A building under construction began to show concerning diagonal cracks in several ground floor columns. Suspecting an internal failure, engineers turned to a combination of ground-penetrating radar (GPR) and 3D laser scanning to inspect the interior of the concrete without the need for demolition. The results were alarming: the steel bars were not in the position indicated in the design plans, seriously compromising the load-bearing capacity of the structure.
Forensic workflow: from laser scanning to BIM model 🔍
The process began with scanning the columns using a Leica RTC360, capturing high-precision point clouds that documented the actual geometry and surface cracks. Simultaneously, a GPR survey was conducted, and the data was processed in GPR-Slice, generating cross-sections that located each steel bar. These two data sources were merged in Autodesk ReCap to create a realistic 3D model of the column's interior. Finally, the model was imported into Tekla Structures, where it was superimposed onto the theoretical structural model, calculating the millimetric deviations of the steel and their impact on compressive and flexural strength.

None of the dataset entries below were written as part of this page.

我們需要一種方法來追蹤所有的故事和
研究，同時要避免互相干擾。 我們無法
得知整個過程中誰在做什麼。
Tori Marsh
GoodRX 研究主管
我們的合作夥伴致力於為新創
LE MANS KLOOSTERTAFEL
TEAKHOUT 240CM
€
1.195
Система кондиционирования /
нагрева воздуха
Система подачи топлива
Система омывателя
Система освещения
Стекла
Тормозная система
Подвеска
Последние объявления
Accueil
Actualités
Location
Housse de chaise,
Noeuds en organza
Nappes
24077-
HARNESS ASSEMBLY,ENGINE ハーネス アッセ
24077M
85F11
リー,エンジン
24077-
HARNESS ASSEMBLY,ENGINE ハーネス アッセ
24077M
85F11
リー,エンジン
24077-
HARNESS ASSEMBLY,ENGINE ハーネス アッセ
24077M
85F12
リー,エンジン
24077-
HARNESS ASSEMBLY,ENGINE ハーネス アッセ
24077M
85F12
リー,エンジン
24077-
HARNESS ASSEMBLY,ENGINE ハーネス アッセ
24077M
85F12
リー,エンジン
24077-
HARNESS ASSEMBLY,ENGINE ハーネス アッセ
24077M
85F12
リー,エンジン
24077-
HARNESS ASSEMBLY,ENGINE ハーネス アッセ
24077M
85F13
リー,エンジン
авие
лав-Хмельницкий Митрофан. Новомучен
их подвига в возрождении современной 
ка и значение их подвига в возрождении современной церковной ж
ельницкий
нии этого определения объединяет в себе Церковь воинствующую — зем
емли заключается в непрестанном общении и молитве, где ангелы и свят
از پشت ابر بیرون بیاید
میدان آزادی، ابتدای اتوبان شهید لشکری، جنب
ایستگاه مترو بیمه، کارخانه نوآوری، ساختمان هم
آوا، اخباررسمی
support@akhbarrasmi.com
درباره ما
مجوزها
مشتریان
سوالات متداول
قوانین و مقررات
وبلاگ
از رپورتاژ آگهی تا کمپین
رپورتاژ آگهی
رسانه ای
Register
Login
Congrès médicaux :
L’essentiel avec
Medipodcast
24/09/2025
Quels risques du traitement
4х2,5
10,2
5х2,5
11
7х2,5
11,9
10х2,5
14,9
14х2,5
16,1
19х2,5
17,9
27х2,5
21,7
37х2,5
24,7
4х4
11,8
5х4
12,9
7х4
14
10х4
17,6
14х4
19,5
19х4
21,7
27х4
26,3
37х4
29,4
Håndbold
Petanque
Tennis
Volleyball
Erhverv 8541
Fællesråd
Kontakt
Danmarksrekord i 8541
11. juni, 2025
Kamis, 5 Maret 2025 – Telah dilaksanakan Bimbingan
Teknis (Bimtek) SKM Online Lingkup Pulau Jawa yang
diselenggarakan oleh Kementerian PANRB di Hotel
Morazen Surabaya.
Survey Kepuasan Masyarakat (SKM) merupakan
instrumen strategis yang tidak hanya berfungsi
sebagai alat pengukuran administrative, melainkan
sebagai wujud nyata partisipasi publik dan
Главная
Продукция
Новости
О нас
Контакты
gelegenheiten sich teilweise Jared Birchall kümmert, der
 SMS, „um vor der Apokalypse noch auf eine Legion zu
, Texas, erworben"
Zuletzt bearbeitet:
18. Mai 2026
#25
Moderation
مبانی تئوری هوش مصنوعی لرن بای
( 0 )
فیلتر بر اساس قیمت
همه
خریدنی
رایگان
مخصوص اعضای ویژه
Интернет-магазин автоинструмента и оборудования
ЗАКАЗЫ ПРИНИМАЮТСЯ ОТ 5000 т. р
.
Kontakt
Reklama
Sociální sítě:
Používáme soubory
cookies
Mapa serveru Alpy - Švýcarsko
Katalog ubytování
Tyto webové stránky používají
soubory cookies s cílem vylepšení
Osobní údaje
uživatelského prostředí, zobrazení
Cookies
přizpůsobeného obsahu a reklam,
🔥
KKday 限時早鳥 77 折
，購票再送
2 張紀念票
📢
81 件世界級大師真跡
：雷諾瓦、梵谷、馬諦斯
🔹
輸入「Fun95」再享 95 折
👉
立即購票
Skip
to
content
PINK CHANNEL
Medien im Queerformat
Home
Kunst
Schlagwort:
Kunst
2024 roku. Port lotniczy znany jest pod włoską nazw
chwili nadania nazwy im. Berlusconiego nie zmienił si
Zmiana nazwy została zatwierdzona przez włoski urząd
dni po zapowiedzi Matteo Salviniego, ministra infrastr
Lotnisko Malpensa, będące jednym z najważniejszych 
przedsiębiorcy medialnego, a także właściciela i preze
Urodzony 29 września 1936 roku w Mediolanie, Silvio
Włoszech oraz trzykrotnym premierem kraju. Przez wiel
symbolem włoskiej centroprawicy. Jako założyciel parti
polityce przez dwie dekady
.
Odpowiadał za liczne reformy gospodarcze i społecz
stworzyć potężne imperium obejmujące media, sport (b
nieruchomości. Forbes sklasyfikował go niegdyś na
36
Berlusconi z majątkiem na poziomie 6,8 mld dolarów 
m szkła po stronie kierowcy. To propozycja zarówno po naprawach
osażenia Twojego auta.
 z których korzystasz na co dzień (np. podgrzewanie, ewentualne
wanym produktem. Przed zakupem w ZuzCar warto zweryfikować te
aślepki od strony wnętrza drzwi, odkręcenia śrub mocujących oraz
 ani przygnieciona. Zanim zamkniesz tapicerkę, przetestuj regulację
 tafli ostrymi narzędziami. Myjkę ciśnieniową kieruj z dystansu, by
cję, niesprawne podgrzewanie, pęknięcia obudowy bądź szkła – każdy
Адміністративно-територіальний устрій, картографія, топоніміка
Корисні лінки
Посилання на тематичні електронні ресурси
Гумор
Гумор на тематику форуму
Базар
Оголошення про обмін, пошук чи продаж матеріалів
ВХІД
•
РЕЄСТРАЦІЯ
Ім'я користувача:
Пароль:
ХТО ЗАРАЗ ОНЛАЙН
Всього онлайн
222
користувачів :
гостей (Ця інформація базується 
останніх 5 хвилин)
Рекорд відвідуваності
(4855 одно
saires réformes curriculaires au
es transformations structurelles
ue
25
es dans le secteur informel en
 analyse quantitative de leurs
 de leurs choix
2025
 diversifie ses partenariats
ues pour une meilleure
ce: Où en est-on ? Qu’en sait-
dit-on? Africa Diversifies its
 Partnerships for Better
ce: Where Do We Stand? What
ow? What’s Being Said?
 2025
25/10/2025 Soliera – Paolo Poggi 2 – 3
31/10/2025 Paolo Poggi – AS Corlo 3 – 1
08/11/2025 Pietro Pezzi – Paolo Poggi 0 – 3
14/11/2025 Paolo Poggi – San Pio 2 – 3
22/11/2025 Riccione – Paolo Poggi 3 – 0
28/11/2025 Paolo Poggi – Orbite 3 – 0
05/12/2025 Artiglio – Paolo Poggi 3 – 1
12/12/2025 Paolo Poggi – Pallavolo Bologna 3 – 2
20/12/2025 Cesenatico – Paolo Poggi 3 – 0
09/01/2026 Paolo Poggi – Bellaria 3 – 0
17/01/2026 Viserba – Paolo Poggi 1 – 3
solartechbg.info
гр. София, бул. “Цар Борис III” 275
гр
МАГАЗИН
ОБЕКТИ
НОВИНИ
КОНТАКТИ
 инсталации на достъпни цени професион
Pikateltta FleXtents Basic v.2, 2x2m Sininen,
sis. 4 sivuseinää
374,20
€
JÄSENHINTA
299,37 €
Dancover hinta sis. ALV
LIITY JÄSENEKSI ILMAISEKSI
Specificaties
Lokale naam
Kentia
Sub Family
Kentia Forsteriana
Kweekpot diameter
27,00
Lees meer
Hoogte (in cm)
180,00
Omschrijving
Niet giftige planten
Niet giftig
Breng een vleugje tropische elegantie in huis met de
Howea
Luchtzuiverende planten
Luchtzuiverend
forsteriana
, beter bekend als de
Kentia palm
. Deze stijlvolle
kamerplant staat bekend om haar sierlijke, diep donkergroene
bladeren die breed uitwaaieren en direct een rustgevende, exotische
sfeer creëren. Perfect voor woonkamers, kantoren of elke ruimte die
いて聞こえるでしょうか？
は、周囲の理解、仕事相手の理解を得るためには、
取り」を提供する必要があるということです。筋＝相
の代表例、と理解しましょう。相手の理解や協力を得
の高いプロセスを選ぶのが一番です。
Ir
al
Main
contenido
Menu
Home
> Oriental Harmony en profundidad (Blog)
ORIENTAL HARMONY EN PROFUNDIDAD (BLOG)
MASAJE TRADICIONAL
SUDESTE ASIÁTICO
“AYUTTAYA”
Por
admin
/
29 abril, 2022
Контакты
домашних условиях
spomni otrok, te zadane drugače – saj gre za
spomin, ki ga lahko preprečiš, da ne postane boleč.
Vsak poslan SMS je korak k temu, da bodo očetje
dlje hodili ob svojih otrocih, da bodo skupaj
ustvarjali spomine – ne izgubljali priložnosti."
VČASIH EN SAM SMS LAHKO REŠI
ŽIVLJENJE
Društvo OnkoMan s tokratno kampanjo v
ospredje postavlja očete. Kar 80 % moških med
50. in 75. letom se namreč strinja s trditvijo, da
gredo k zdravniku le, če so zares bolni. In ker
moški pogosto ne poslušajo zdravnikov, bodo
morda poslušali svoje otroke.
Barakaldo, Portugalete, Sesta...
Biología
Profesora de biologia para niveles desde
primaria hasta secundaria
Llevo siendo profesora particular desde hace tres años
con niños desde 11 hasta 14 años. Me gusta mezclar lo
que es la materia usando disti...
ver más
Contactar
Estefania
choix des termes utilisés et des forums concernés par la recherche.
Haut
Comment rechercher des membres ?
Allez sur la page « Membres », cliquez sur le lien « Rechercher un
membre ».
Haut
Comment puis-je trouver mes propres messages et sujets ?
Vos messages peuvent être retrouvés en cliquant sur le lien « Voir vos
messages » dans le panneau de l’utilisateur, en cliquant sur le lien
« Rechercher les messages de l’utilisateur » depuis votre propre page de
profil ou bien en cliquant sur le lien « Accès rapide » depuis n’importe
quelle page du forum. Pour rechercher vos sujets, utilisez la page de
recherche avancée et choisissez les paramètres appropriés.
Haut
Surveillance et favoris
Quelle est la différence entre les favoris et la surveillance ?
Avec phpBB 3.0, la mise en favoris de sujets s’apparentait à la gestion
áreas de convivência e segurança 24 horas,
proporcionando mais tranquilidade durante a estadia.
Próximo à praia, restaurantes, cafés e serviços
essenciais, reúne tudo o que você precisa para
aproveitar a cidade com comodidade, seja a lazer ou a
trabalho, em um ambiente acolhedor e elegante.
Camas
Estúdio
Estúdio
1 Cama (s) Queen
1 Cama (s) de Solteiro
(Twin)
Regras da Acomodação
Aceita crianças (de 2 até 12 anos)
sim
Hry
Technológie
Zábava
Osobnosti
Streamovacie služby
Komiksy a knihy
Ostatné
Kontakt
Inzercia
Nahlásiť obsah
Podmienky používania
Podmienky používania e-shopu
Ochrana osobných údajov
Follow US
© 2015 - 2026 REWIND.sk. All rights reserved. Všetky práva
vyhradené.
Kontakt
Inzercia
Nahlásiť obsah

Collapse prevention through non-destructive diagnosis 🏗️
This case demonstrates that visual inspection is not enough to guarantee safety on site. The combined technology of GPR and 3D scanning allows for the detection of hidden defects such as displaced reinforcement, gravel nests, or insufficient cover before the structure is loaded. For the forensic sector, this methodology becomes an essential tool: it allows quantifying the real risk of collapse and making decisions about reinforcement or controlled demolition with objective data, avoiding catastrophes and subsequent litigation.
Which methodology of 3D scanning and GPR data processing allows for the most accurate detection of millimetric deviations of reinforcement in reinforced concrete columns before visible diagonal cracks appear?
(PS: Simulating a collapse is easy. The hard part is not crashing the program.)